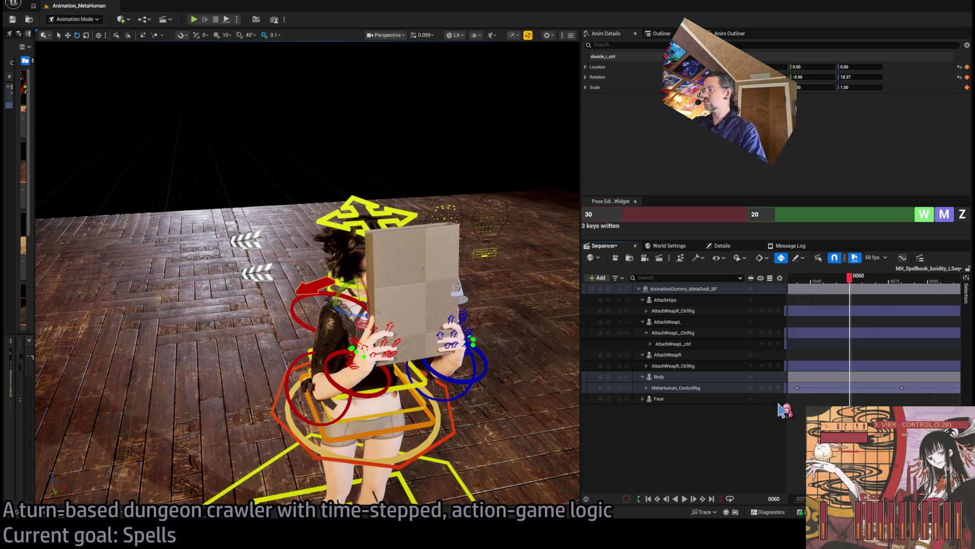
{"action": "mouse_move", "coordinate": [849, 277]}
{"action": "left_mouse_down"}
{"action": "mouse_move", "coordinate": [828, 277]}
{"action": "mouse_move", "coordinate": [917, 287]}
{"action": "mouse_move", "coordinate": [793, 292]}
{"action": "left_mouse_up"}
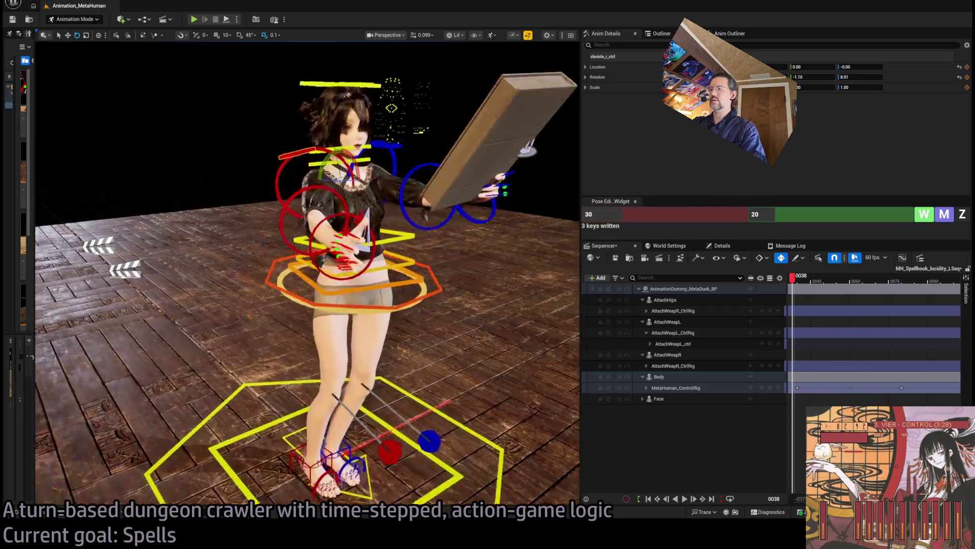
Play back the motion, then inspect the legs from the side at frame 60
{"action": "key", "text": "space"}
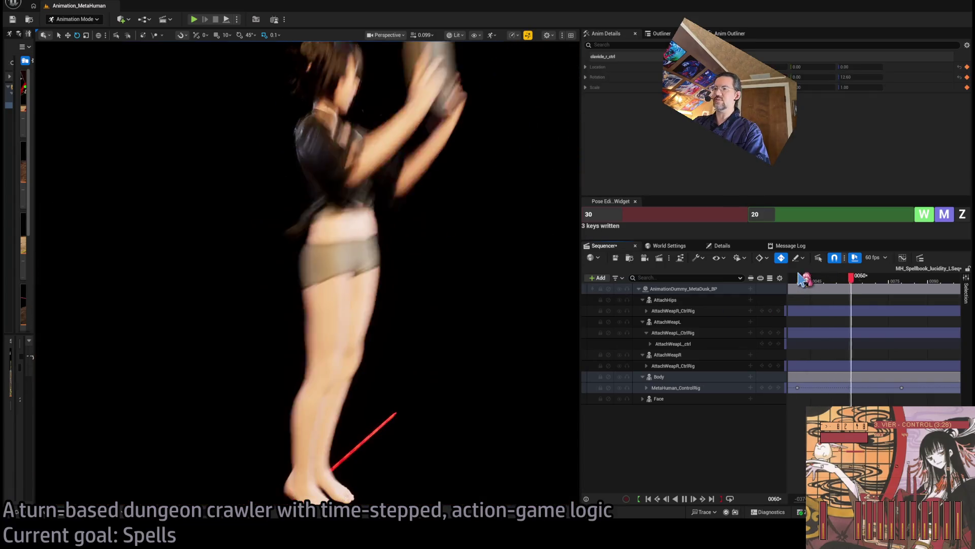
{"action": "key", "text": "space"}
{"action": "left_click_drag", "start_coordinate": [848, 278], "coordinate": [797, 288]}
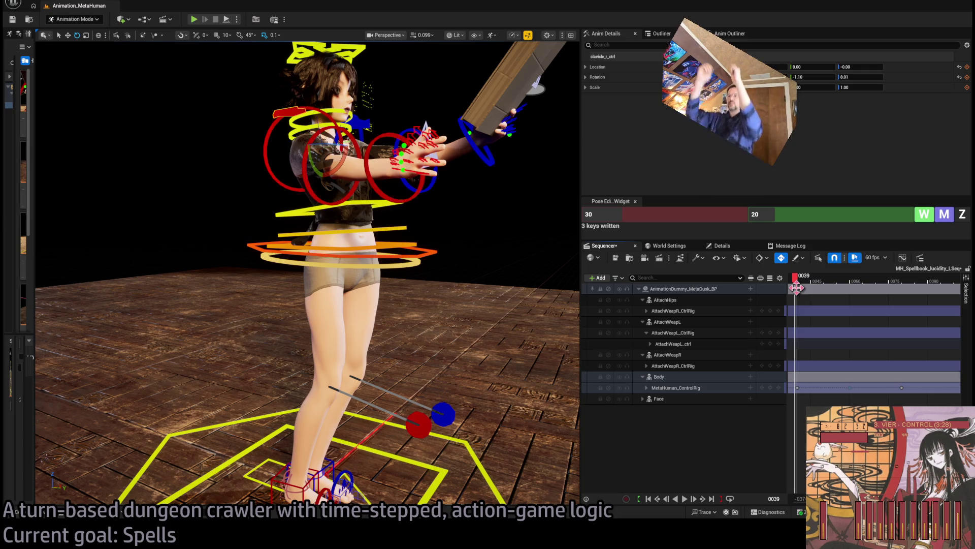
{"action": "left_click_drag", "start_coordinate": [398, 395], "coordinate": [362, 382]}
{"action": "left_click_drag", "start_coordinate": [796, 277], "coordinate": [853, 285]}
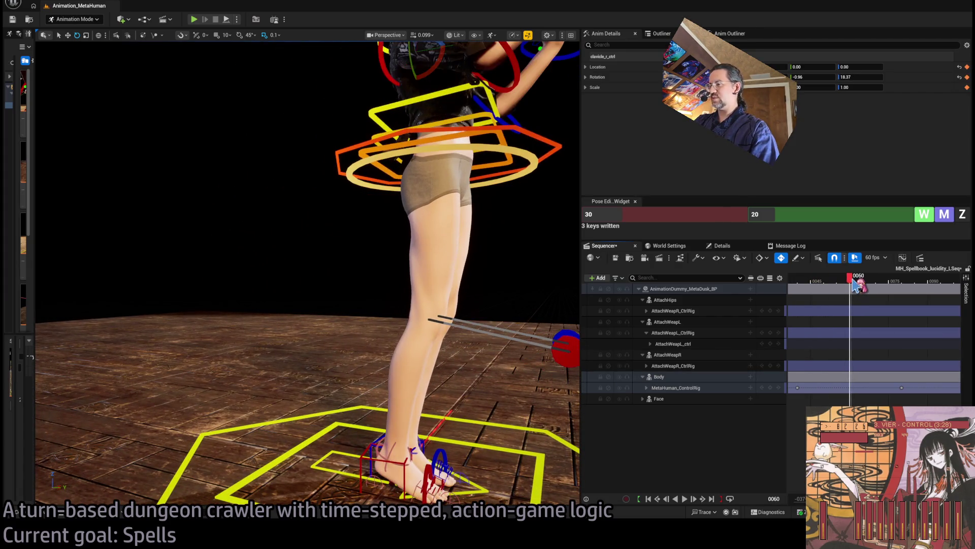
Select the right and left foot-roll controls and frame the view on them
{"action": "left_click", "coordinate": [395, 454]}
{"action": "key", "text": "f"}
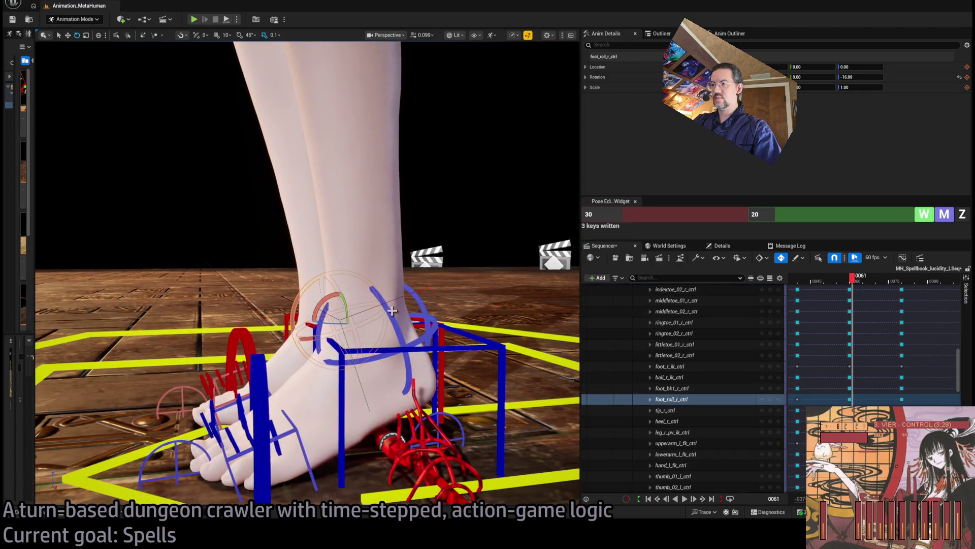
{"action": "left_click", "coordinate": [391, 311], "text": "shift"}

What to do:
Looking at the listing above, which lines hold "frame"? Copy every such line.

Written answer:
Play back the motion, then inspect the legs from the side at frame 60
Select the right and left foot-roll controls and frame the view on them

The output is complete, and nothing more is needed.